They don't have the extra computing power sitting around in their basements.

Give me an idea of how this interest got spurred in the first place.

I think that one of the children that I follow in the film, his father was a basketball player.

He plays basketball.

He has four brothers, and they live in a very small apartment in Van Nuys, and the mother said to me -- it's in the film -- she says, 'You know, we're looking for scholarships,' and so these children just are so thirsty to become involved in anything, in any kind of opportunity to, you know, to further themselves and to lift themselves out of where they are.

What did you see when you were watching these students as they evolve through the competition?

What was happening to the kids that is beyond the competition and beyond the robots?

Most of it was beyond the robots.

They, you know, they... Going to Kentucky, which is where they participated in the championship, it was a completely new experience.

Many of them had never been on an airplane.

Some...I doubt many of them had been to a nice hotel, where they stayed, so it was just kind of learning how to deal with the outside world outside Van Nuys.

And so, you know, a lot of times you hear about that mind expansion that happens when they literally are shown something beyond their neighborhood.

It's kind of a whole new planet almost.


When they came back from that competition, what are the changes that you and the other teachers started to see?

Well, I mean, the changes in them, it was a process.

It happened as they started to get involved in the robotics and continued on, and mostly, these kids were just very driven, and it was sort of this door that had been opened to them so that they could, you know, show their talents.

Is there a change that you see in the school?

I mean, do these programs now have more, I don't know, street cred, cool factor, whatever you want to call it?

I think so.

I mean, getting back to the boy who I was talking about, I asked him in one of the interviews, you know, 'What do you want to do when you grow up?'

And, well, of course, he wants to be a basketball player.

His dad was a basketball player in college, and he said, 'But then I want to do robotics, and I want to help people with the robotics,' so as far as the school goes, it just enlivened the entire school.

I've been there now since 2001, and it, for years, it has been about testing and English language and math and very important subjects, but to the expense of science and art, so this has been just, like, a renaissance at our school, where we now have technology labs, robotics labs.
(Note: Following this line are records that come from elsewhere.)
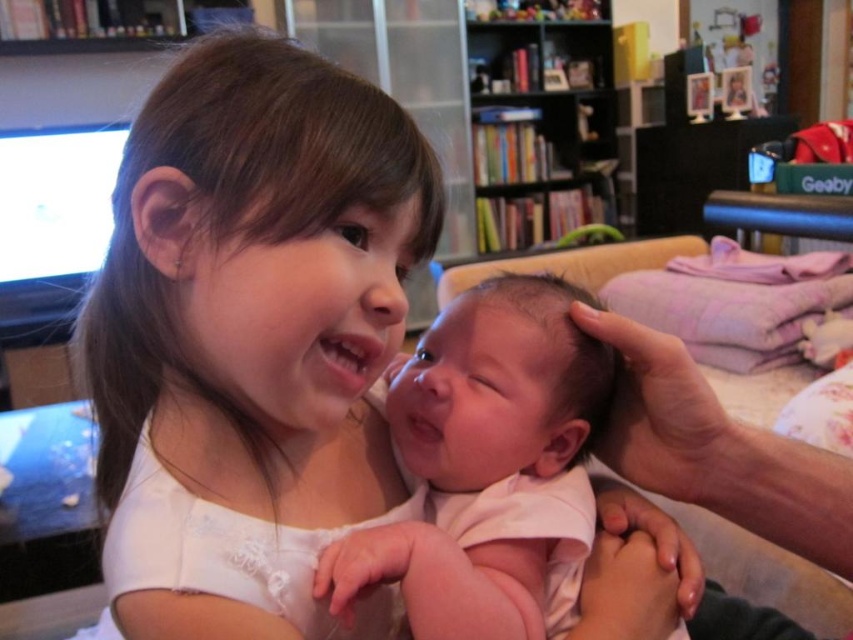
Question: Which of the following is the farthest from the observer?

Choices:
 (A) (590, 424)
 (B) (525, 109)

Answer: (B)

Question: Which point is farther to the camera?

Choices:
 (A) wooden bookshelf at upper center
 (B) smooth white shirt at center

Answer: (A)

Question: Does smooth white shirt at center appear over pink soft fabric baby at center?

Choices:
 (A) no
 (B) yes

Answer: (B)

Question: Which object is the closest to the smooth white shirt at center?

Choices:
 (A) wooden bookshelf at upper center
 (B) pink soft fabric baby at center

Answer: (B)

Question: Is pink soft fabric baby at center positioned at the back of wooden bookshelf at upper center?

Choices:
 (A) no
 (B) yes

Answer: (A)

Question: Is pink soft fabric baby at center wider than wooden bookshelf at upper center?

Choices:
 (A) yes
 (B) no

Answer: (B)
I have a TV lab where I do, like, a news magazine with the kids

What are the things that robotics are teaching the kids in the sense of just critical thinking or reasoning beyond what they're going to apply on the competition field so to speak?

How do they problem solve now?

It's on the fly because of the competition.

It has really required them to think on their feet and to jump in if something goes wrong, to solve the problem, to fix the robot.

You know, as the robotic competition goes on, the robot wears out, so now we have to replace parts and that kind of thing.

All right.

Filmmaker and teacher Vincent Precht, thanks for joining us.

Thank you very much.

♪♪ ♪♪

Mikey Tabak is an ecologist and scientist.

His research has led to the development of computer systems that are able to identify wild animals in camera-trap photography.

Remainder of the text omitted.